Ni el país, ni siquiera el cuerpo que hemos heredado, tienen una importancia real. Ocurre lo mismo con las culturas y las religiones a las que nos han adscrito. En el absoluto no existen africanos, ni asiáticos, ni americanos. Como tampoco hay cristianos, musulmanes ni budistas. Todos estos apelativos son únicamente etiquetas que, por supuesto, nos ayudan a distinguirnos los unos de los otros, pero sin definir lo que somos en realidad. Es un poco como el nombre que llevamos, que es una etiqueta pero no define en nada lo que somos realmente.

 

Estos apelativos asignados a la forma que adoptamos actualmente designan la fase temporal en la que nos encontramos. Una fase precisa en el tiempo lineal, una forma única e individual que representa la eternidad aquí y ahora.
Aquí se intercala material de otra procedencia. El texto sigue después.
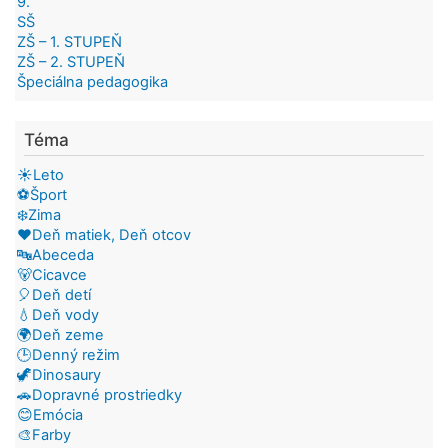
9.
SŠ
ZŠ – 1. STUPEŇ
ZŠ – 2. STUPEŇ
Špeciálna pedagogika
Téma
☀️Leto
⚽Šport
❄️Zima
❤️Deň matiek, Deň otcov
🔤Abeceda
🐻Cicavce
🎈Deň detí
💧Deň vody
🌍Deň zeme
🕒Denný režim
🦖Dinosaury
🚗Dopravné prostriedky
😊Emócia
🎨Farby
Todo apego suplementario nos aleja de nuestra esencia real.

 

Cuando este mensaje es comprendido en su totalidad, ya no nos sentimos llamados a librar el combate de nuestros antepasados. Ya no nos sentimos obligados a amar a quienes ellos amaban ni a tener que odiar a quienes ellos odiaban. Abandonamos así la conciencia tribal en la que nos percibimos, distinta de la otra en función de nuestra nacionalidad, nuestras creencias o el color de nuestra piel.

 

Lo que está en juego es nuestra libertad. Efectivamente, la liberación profunda depende en gran medida de la manera en que nos percibimos a nosotros mismos, de no aferrarnos a nuestras identificaciones y de nuestra elección de dejar atrás nuestra historia tribal y ancestral. Esas identificaciones egocéntricas que han estado en el origen de tantas guerras y en el de la muerte de centenares de millones de seres humanos. Aprendamos todos a vernos como seres universales, sin identidad étnica o cultural. Nada más eficaz para todos los que esperan ver un día cómo nuestro mundo se transforma en un lugar sagrado para toda la humanidad.